A Saturn Conference is to be held at TUCSON, ARIZONA, May 11-15, 1982, for the purpose of bringing together the results of recent space missions, earth based observations and theoretical studies. People interested in participating or attending, should contact M. S. Mathews, Lunar Lab, University of Arizona, Tucson, Arizona 85721. (Tel. 602-626-2902).

Michael D. Papagiannis of Boston University is the editor of a new book on SETI, which is the proceedings of the SETI cnference of the International Astronomical Union held in Montreal in 1980. Papagiannis was Chairman of the committee which organized the conference and he reported its highlights in COSMIC SEARCH (Winter 1980, Serial No. 5). The proceedings should interest a wide range of people ranging from professional astronomers to educated laymen fascinated by the possibility of finding life outside the Earth. The book should also be valuable to students taking courses on SETI. Published by D. Reidel Publishing Co. of Dordrecht, London and Boston the book has 276 pages and costs $14.95 in paperbound form.

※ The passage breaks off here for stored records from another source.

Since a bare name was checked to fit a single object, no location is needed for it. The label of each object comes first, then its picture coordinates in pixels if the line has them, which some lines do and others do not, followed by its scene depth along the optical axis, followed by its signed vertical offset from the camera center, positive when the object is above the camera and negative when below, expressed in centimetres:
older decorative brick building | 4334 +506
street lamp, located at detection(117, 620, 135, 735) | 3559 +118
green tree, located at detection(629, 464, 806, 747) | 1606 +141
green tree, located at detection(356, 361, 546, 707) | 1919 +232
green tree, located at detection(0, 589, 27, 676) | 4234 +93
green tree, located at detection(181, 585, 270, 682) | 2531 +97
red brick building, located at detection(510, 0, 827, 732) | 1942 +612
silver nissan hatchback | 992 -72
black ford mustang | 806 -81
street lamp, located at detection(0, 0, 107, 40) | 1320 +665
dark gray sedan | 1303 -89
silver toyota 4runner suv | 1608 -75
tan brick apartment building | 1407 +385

According to an announcement by Carl Sagan, The Planetary Society plans to direct its efforts to assure a full consideration of a space probe to Halley's comet in 1985-86.

A Halley intercept mission is considered to be a once-in-a-lifetime opportunity to examine at close range the most famous comet in history. Halley's comet, a huge ball of ice with dust cloud and tail, returns every 76 years and when it last passed in 1910, brushing the Earth with its tail, millions panicked. Although a U.S. Halley probe had been planned by NASA, cost overruns on the space Shuttle forced NASA to drop the mission. Although the Soviet Union, Western Europe and Japan are all planning missions to Halley's comet, it would be most unfortunate if the U.S. did not also send a probe since there is much that may be learned from a comet about the processes that produced the sun and the Earth five billion years ago.

Another objective of the Planetary society will be to help support long-term radio searches for extra-terrestrial intelligence.